Goldener Saisonauftakt für den Doppelvierer


Die Frauen im Doppelvierer machten den Anfang. Ihr Triumph über Großbritannien und Rumänien war der erste von vier Siegen des Deutschen Ruderverbandes beim Weltcup in Sevilla. Frauke Hundeling, Johanna Debus, Juliane Faralisch und Maren Völz spielten in der Hitze von Sevilla (37 Grad Celsius) ihre Stärken aus, behielten bei den Angriffen der Konkurrenz einen kühlenden Kopf und setzten sich schließlich mit einem Luftkasten-Vorsprung gegen den britischen WM-Zweiten durch. Schlagfrau Hundeling riss als erste die Arme jubelnd hoch und strahlte: „So kann die Saison losgehen. Gewinnen macht immer sehr viel Spaß.“
Groß war die Freude auch bei den beiden Debütantinnen im Doppelvierer. „Auch wenn sich der Start verhalten angefühlt hatte, hat uns unsere gute Position auf die Britinnen Selbstbewusstsein gegeben“, meinte Juliane Faralisch. Glücklich war auch Johanna Debus: „Es ist meine erste Medaille im A-Bereich und die erste goldene überhaupt. Das bedeutet mir sehr viel.“ Sie lobte gute Miteinander: „Wir haben eine sehr gute Zusammenarbeit – im Boot, aber auch zwischenmenschlich passt es. Wir haben gemeinsam Spaß, arbeiten sehr entspannt und sehr konzentriert, was schließlich auch das Boot schneller macht.“
Das zweite Gold fischte – zum Ende der Drei-Tages-Regatta – Sarah Wibberenz zusammen mit Arno Gaus im Mixed-Doppelzweier aus dem Guadalquivir. Das Duo setzte sich gegen zwei Boote aus Venezuela deutlich durch.
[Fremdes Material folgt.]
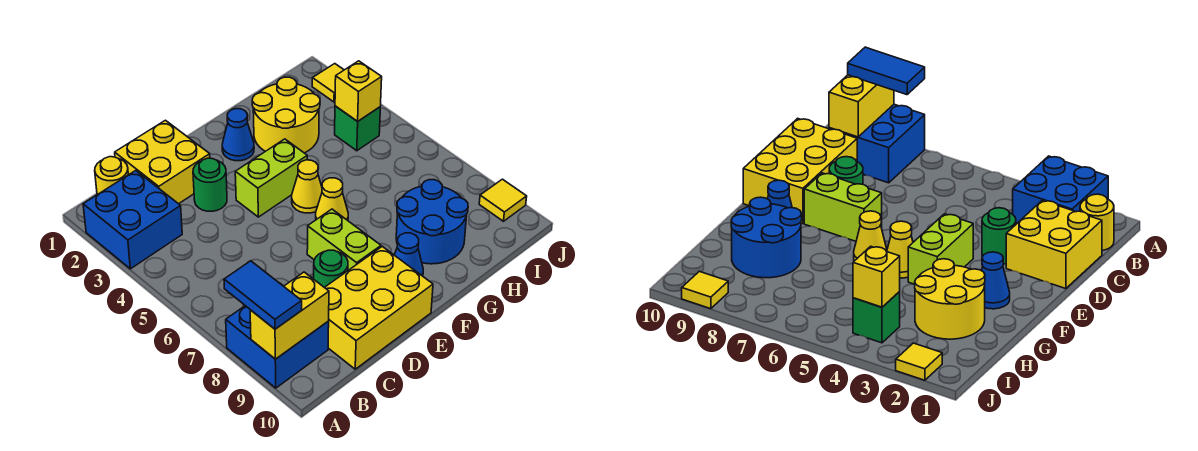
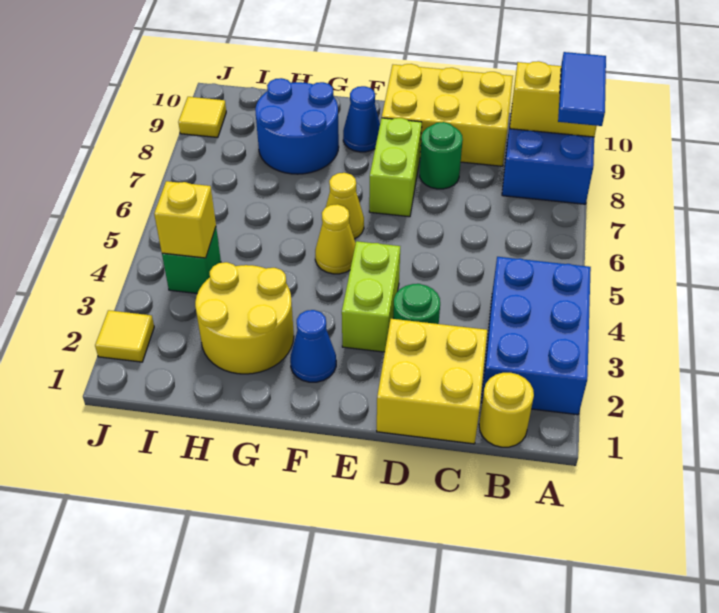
blue 2x2 brick [83,171,182,269] -> blue 2x3 brick [481,257,591,415]
lime 1x2 brick [235,139,307,217] -> lime 1x2 brick turned to [342,241,400,352]

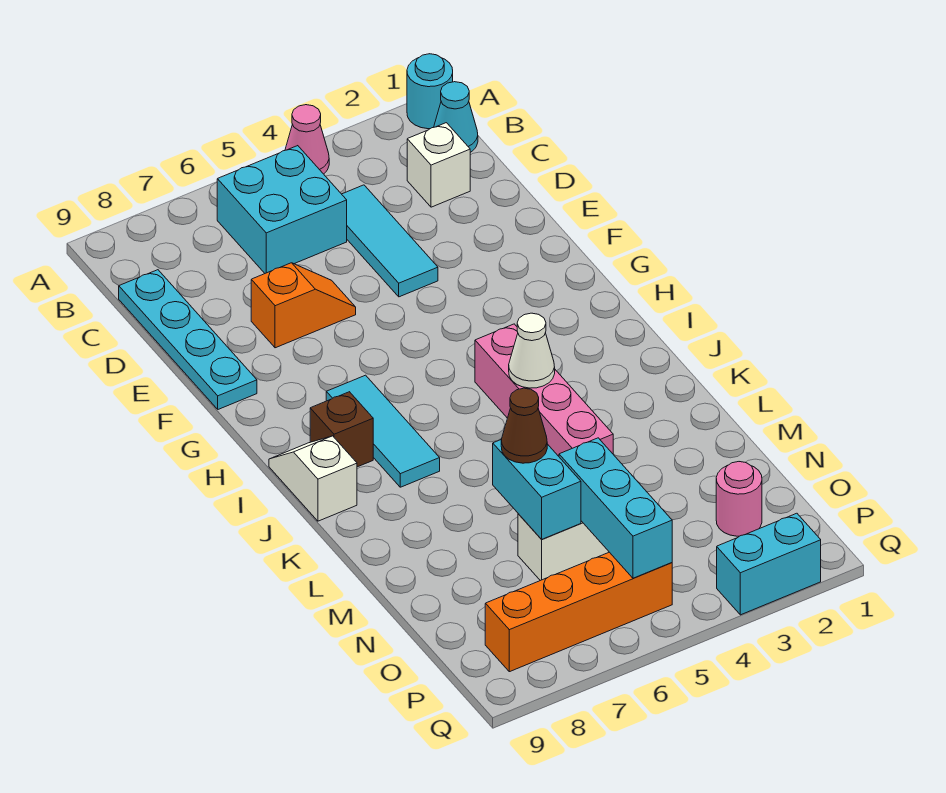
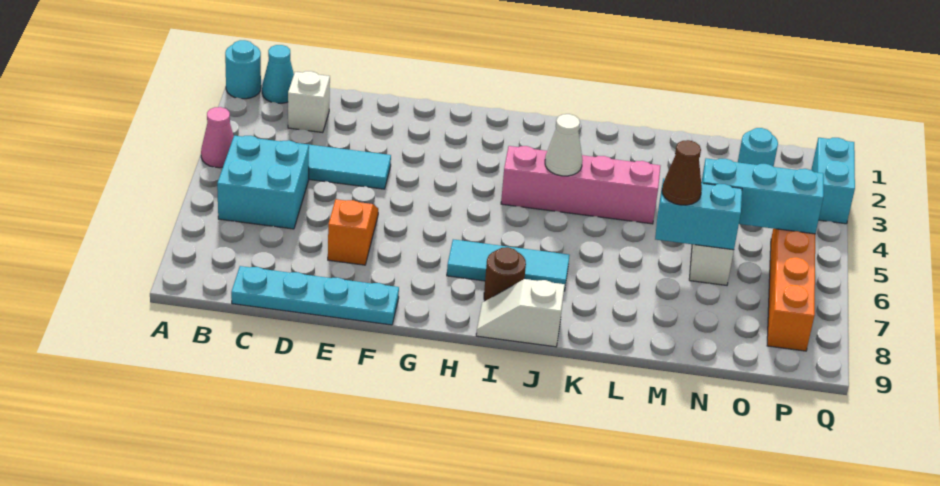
brown 1x1 brick [310,392,373,467] -> brown 1x1 round brick [484,247,526,301]
pink 1x1 round brick [716,462,762,536] -> cyan 1x1 round brick [738,128,778,167]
Bundestrainer Witkowski ist „sehr zufrieden“
Für sie war es der zweite Sieg am Sonntag: Wibberenz hatte gemeinsam mit Lisa Gutfleisch zuvor das B-Finale im Doppelzweier gewonnen, nachdem das Duo am Samstag als Halbfinal-Vierter um acht Zehntelsekunden den erhofften A-Finaleinzug verpasst hatte. „Ich bin insgesamt sehr zufrieden. Natürlich erst einmal über den Sieg im Doppelvierer, aber auch der Doppelzweier hat mit dem richtig guten B-Finale bestätigt, dass er Ambitionen fürs A-Finale und die Weltspitze hat. Für die Beiden war es ja in dieser Bootsklasse ihre erste Regatta über 2000 Meter überhaupt“, sagte Bundestrainer Marcin Witkowski.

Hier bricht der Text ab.